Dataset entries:
+===+
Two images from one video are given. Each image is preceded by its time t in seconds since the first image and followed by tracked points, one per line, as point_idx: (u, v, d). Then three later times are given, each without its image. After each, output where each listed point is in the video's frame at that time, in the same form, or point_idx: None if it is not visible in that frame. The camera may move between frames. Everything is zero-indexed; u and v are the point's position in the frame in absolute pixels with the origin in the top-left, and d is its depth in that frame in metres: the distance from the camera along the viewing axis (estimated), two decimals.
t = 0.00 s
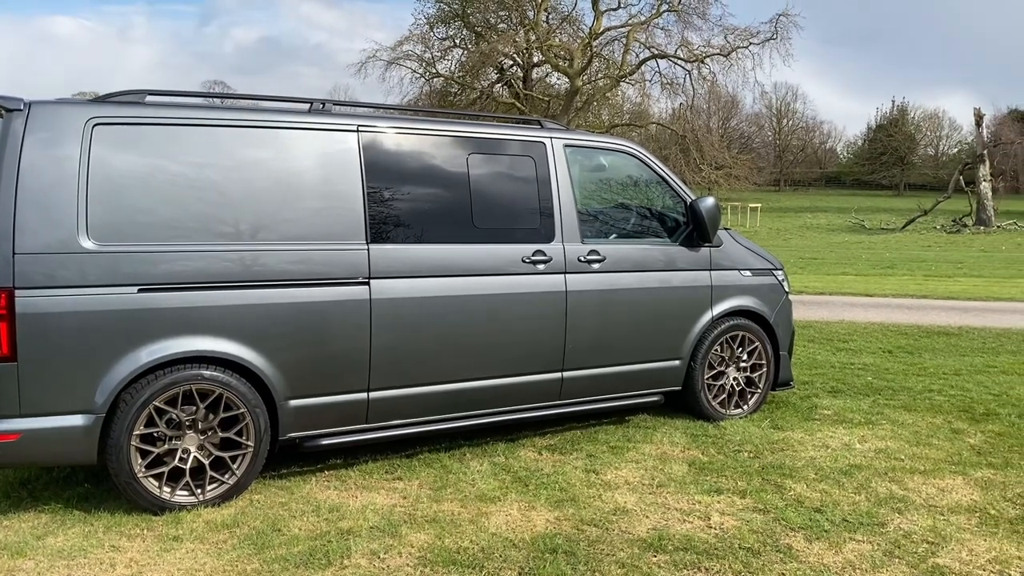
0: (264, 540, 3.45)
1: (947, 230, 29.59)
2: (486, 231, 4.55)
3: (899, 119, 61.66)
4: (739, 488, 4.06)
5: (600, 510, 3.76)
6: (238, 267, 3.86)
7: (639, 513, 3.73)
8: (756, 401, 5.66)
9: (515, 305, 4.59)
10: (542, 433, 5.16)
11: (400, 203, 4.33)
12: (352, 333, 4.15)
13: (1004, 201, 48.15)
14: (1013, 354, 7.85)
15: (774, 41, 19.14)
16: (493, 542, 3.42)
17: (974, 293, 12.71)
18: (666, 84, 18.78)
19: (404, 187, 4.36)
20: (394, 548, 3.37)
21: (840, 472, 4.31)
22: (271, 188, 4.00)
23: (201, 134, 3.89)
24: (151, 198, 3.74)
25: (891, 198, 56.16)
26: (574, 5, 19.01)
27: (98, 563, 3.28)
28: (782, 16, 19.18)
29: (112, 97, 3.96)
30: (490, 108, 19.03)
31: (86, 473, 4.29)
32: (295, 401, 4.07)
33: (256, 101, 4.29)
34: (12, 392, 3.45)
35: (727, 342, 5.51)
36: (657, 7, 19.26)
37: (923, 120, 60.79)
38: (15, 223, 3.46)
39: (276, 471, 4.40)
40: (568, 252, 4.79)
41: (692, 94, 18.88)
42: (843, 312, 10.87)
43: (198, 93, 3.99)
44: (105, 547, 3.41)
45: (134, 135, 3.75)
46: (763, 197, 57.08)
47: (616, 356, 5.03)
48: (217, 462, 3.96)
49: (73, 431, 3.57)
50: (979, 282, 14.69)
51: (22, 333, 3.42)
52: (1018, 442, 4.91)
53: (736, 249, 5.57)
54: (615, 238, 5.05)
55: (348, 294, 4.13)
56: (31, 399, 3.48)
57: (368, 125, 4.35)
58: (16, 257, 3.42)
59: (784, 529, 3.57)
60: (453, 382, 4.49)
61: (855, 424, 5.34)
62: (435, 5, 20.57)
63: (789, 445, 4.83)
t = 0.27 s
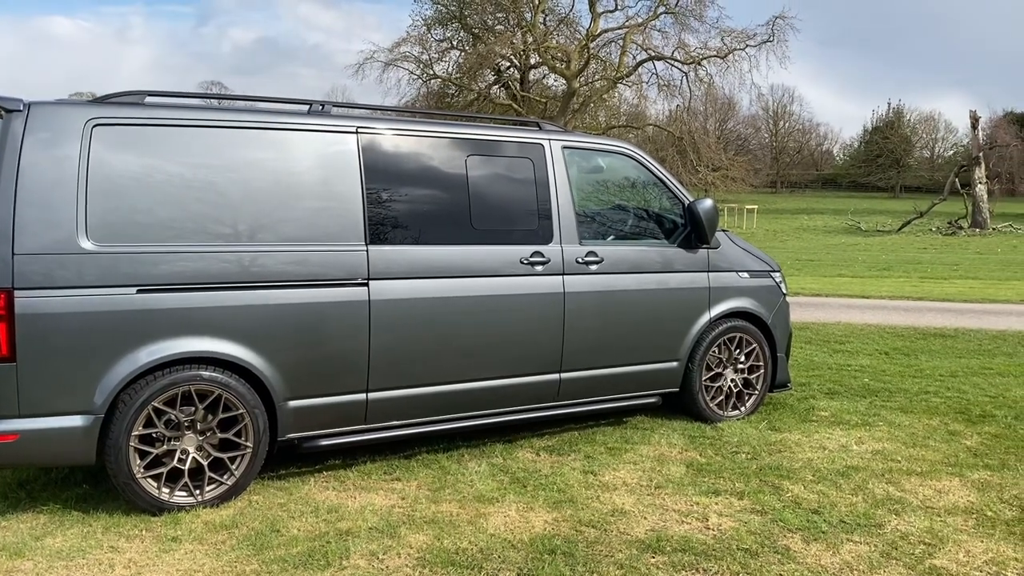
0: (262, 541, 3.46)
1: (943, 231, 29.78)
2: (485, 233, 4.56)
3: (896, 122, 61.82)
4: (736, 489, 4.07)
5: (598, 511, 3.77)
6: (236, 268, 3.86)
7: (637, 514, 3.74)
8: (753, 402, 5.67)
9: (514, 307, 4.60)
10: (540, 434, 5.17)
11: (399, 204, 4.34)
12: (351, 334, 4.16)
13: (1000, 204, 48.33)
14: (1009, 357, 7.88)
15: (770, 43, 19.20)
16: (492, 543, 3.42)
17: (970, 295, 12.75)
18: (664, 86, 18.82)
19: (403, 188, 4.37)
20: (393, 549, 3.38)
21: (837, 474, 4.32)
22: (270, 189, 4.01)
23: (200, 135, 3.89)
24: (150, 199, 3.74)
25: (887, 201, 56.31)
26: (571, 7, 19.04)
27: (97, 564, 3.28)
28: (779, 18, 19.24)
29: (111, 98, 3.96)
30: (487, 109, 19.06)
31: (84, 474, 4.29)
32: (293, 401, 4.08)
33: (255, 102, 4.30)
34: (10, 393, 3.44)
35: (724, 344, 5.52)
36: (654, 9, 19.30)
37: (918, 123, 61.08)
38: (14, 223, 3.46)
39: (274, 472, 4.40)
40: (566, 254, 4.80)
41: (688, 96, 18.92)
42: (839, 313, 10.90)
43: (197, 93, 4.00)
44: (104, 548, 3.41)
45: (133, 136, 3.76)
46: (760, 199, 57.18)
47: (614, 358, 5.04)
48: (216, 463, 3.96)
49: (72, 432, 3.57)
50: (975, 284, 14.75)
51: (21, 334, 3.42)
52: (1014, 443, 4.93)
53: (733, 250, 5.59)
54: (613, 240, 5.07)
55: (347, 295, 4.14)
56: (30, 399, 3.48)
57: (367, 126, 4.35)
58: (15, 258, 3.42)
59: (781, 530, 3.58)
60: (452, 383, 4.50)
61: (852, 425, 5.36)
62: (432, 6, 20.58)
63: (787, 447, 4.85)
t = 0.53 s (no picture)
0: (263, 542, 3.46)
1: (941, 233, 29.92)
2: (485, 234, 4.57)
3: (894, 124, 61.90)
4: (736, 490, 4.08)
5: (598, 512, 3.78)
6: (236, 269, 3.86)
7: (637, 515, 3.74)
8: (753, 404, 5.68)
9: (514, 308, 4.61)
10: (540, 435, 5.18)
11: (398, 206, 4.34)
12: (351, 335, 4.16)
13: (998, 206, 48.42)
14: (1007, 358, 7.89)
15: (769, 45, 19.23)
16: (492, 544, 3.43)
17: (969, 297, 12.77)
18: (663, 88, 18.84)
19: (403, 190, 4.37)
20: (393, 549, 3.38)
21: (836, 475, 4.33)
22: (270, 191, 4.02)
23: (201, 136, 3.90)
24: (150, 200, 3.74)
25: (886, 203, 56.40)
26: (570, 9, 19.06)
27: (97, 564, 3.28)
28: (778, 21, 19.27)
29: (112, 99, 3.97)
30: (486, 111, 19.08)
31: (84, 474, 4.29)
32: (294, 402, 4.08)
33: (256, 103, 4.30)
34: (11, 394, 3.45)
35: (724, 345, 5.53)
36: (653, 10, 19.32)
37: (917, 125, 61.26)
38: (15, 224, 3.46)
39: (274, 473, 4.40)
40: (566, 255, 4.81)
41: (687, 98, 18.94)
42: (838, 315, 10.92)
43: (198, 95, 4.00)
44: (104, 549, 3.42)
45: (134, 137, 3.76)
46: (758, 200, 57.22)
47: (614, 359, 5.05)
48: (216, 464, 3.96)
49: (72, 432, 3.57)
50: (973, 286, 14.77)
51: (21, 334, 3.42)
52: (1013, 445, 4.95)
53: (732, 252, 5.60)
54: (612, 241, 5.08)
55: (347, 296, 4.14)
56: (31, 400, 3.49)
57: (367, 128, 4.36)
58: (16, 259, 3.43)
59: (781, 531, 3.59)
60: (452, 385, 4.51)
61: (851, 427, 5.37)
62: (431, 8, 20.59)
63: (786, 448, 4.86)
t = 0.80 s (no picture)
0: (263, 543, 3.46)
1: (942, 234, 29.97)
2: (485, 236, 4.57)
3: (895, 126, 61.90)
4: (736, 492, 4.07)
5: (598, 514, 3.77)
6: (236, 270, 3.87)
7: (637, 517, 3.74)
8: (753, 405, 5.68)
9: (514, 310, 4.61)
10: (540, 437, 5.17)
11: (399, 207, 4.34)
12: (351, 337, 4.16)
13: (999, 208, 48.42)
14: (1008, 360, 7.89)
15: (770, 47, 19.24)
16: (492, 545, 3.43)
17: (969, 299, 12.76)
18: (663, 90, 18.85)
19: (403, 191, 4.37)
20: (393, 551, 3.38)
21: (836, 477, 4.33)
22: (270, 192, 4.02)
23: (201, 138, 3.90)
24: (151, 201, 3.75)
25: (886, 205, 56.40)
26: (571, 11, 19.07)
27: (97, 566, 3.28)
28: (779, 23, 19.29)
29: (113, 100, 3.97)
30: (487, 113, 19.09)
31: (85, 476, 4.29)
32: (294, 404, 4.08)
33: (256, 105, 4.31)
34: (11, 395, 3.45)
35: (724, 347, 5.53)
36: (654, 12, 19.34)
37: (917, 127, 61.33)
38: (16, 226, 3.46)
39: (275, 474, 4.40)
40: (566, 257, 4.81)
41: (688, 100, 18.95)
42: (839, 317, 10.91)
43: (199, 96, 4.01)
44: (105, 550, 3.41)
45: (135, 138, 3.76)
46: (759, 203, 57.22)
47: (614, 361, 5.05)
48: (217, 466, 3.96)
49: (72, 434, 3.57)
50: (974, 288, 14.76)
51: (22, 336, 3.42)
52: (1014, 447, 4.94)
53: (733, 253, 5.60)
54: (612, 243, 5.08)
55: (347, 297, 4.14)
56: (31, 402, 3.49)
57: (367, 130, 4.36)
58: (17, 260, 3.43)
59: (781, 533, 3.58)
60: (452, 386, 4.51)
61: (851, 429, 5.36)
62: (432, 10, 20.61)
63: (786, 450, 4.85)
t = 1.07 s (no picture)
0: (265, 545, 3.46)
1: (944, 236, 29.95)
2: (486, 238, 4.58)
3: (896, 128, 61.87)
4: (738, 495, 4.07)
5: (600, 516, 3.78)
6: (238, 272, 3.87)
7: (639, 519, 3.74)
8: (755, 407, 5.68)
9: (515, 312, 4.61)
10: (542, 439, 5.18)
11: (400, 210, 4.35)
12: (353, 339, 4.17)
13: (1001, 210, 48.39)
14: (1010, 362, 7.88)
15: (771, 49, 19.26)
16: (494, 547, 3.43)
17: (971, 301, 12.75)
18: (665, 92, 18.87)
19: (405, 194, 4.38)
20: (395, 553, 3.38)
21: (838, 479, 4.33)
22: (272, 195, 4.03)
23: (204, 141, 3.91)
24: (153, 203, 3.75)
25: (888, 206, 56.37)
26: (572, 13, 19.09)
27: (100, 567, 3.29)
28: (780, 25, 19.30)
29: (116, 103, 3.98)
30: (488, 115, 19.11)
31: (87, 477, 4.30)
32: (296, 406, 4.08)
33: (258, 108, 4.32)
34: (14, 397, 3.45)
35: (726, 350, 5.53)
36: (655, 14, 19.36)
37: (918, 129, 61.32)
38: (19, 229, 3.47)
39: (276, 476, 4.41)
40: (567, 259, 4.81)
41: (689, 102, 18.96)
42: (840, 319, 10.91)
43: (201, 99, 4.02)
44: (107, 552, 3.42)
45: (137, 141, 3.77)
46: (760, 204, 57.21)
+===+
**What to do:** What lines above run from the one with "40: (568, 252, 4.79)" to the one with "50: (975, 284, 14.75)"? Give them again exactly, ends included, and leave the pictures out.

**Answer to this exercise:**
40: (568, 252, 4.79)
41: (692, 94, 18.88)
42: (843, 312, 10.87)
43: (198, 93, 3.99)
44: (105, 547, 3.41)
45: (134, 135, 3.75)
46: (763, 197, 57.08)
47: (616, 356, 5.03)
48: (217, 462, 3.96)
49: (73, 431, 3.57)
50: (979, 282, 14.69)
51: (22, 333, 3.42)
52: (1018, 442, 4.91)
53: (736, 249, 5.57)
54: (615, 238, 5.05)
55: (348, 294, 4.13)
56: (31, 399, 3.48)
57: (368, 125, 4.35)
58: (16, 257, 3.42)
59: (784, 529, 3.57)
60: (453, 382, 4.49)
61: (855, 424, 5.34)
62: (435, 5, 20.57)
63: (789, 445, 4.83)
t = 0.27 s
0: (262, 541, 3.46)
1: (943, 231, 29.78)
2: (485, 233, 4.56)
3: (896, 122, 61.82)
4: (736, 489, 4.07)
5: (598, 511, 3.77)
6: (236, 268, 3.86)
7: (637, 514, 3.74)
8: (753, 402, 5.67)
9: (514, 307, 4.60)
10: (540, 434, 5.17)
11: (399, 204, 4.34)
12: (351, 334, 4.16)
13: (1000, 204, 48.33)
14: (1009, 357, 7.88)
15: (770, 43, 19.20)
16: (492, 543, 3.42)
17: (970, 295, 12.75)
18: (664, 86, 18.82)
19: (403, 188, 4.37)
20: (393, 549, 3.38)
21: (837, 474, 4.32)
22: (270, 189, 4.01)
23: (200, 135, 3.89)
24: (150, 199, 3.74)
25: (887, 201, 56.31)
26: (571, 7, 19.04)
27: (97, 564, 3.28)
28: (779, 18, 19.24)
29: (111, 98, 3.96)
30: (487, 109, 19.06)
31: (84, 474, 4.29)
32: (293, 401, 4.08)
33: (255, 102, 4.30)
34: (10, 393, 3.44)
35: (724, 344, 5.52)
36: (654, 9, 19.30)
37: (918, 123, 61.08)
38: (14, 223, 3.46)
39: (274, 472, 4.40)
40: (566, 254, 4.80)
41: (688, 96, 18.92)
42: (839, 313, 10.90)
43: (197, 93, 4.00)
44: (104, 548, 3.41)
45: (133, 136, 3.76)
46: (760, 199, 57.18)
47: (614, 358, 5.04)
48: (216, 463, 3.96)
49: (72, 432, 3.57)
50: (975, 284, 14.75)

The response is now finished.